• _WORK INSTRUCTIONS_: Your output should be each line from the material below that has the word "podnikání".

# # # # # # #

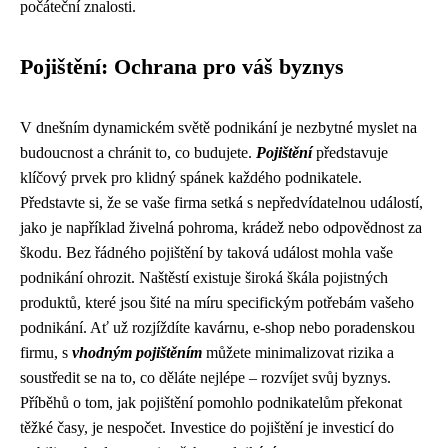
počáteční znalosti.
Pojištění: Ochrana pro váš byznys
V dnešním dynamickém světě podnikání je nezbytné myslet na
budoucnost a chránit to, co budujete.
Pojištění
představuje
klíčový prvek pro klidný spánek každého podnikatele.
Představte si, že se vaše firma setká s nepředvídatelnou událostí,
jako je například živelná pohroma, krádež nebo odpovědnost za
škodu. Bez řádného pojištění by taková událost mohla vaše
podnikání ohrozit. Naštěstí existuje široká škála pojistných
produktů, které jsou šité na míru specifickým potřebám vašeho
podnikání. Ať už rozjíždíte kavárnu, e-shop nebo poradenskou
firmu, s
vhodným pojištěním
můžete minimalizovat rizika a
soustředit se na to, co děláte nejlépe – rozvíjet svůj byznys.
Příběhů o tom, jak pojištění pomohlo podnikatelům překonat
těžké časy, je nespočet. Investice do pojištění je investicí do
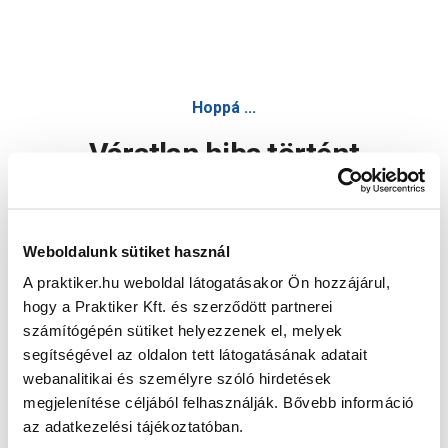
Hoppá ...
Váratlan hiba történt
Dolgozunk a hiba javításán. Egy kis türelmet kérünk.
Weboldalunk sütiket használ
A praktiker.hu weboldal látogatásakor Ön hozzájárul,
Oldal újratöltése
hogy a Praktiker Kft. és szerződött partnerei
számítógépén sütiket helyezzenek el, melyek
segítségével az oldalon tett látogatásának adatait
webanalitikai és személyre szóló hirdetések
megjelenítése céljából felhasználják. Bővebb információ
az adatkezelési tájékoztatóban.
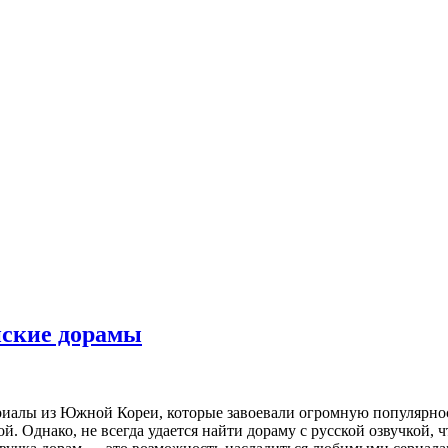
йские дорамы
риалы из Южной Кореи, которые завоевали огромную популярно
 Однако, не всегда удается найти дораму с русской озвучкой,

# # # # # # #

• _ANSWER SPACE_:
V dnešním dynamickém světě podnikání je nezbytné myslet na
podnikání ohrozit. Naštěstí existuje široká škála pojistných
podnikání. Ať už rozjíždíte kavárnu, e-shop nebo poradenskou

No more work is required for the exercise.